There are parts to your description that make understanding what is really going on very difficult if not impossible. The outlet model indicated has three 230V receptacles and two USB outlets. Each 230V receptacle can be individually controlled. The USB outlet pair is controlled as a group. Therefore there should be four relays involved. It sounds like you are saying one of the mains rated relays, “Relay 1”, is not operating. This implies the relays for the other two main outlets and the USB outlet pair are being controlled with no issues. Is that true? That would be an important piece of information.
Writing, presuming Relay 1, “If I ground one Relay contact, outlet (socket) works perfectly.”, is confusing. Relay contacts refers to the load side of a relay, not its control side, ie. its coil. I am assuming these are mechanical type relays. These are probably 5 volt relays.

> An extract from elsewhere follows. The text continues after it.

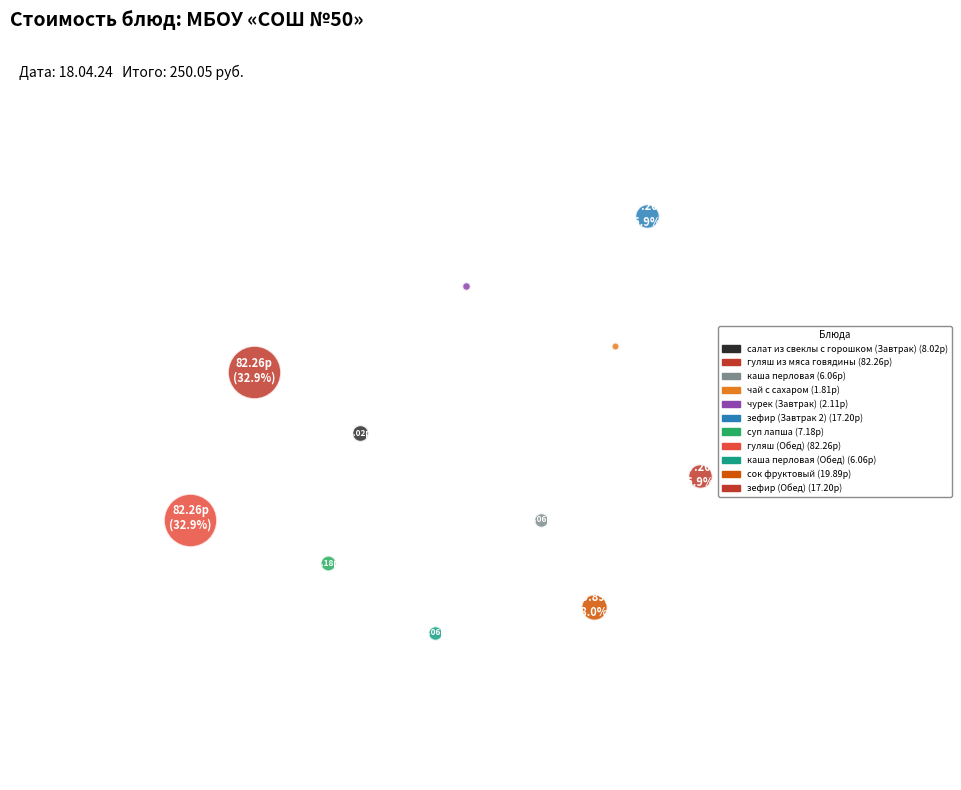

True or false: суп лапша accounts for 3% of the total.

True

Outlet “works perfectly” could mean the outlet provides mains power regardless of a control means or it could mean that outlet is being controlled as normal like all the other controlled outlets. We would assume you are not grounding (ie applying the 5 volt power system’s ground) a relay load side contact or applying mains ground to a relay load side contact because the consequence precludes writing about it. Therefore maybe you are saying you grounded one of the relay’s coil leads. But if “works perfectly” means everything as normal, then the problem is due only to the relay somehow loosing its ground connection path, which seems very unlikely to happen except maybe at its ground pin solder connection to the PCB board. If a bad solder at that location is the case then that location has to be where you applied the ground. Otherwise applying the ground anywhere else for that relay coil circuit requires the solder to have been good.
Where you made this ground connection and what exactly you mean by “works perfectly” needs to be clarified. There is always a diode across the relay’s coil connections. Sometimes, but rarely, that diode is inside the relay. That diode failing partially conductive, ie acting like a resistor when it should be acting like no connection path, will shunt some control current around the relay coil causing the relay to not operate when it should. If there happens to be some resistance in the rest of the relay’s ground path, then grounding the relay coil could cause what seems like normal operation. Replacing the diode is the fix if that is what is wrong. That diode across the relay coil needs to be there. If in fact you are correct that GPIO12 controls just this relay, via a small transistor circuit on the PCB board as is typical, and if you are correct that GPIO12 is not functioning as it should, then a failed diode at that relay’s coil might be the cause for all damage. I would think what the relay coil’s diode protects against might fry just the control transistor part of the circuit and not carry back up into GPIO12.
But this is all speculation coming out of trying to understand what has been described. Please clarify.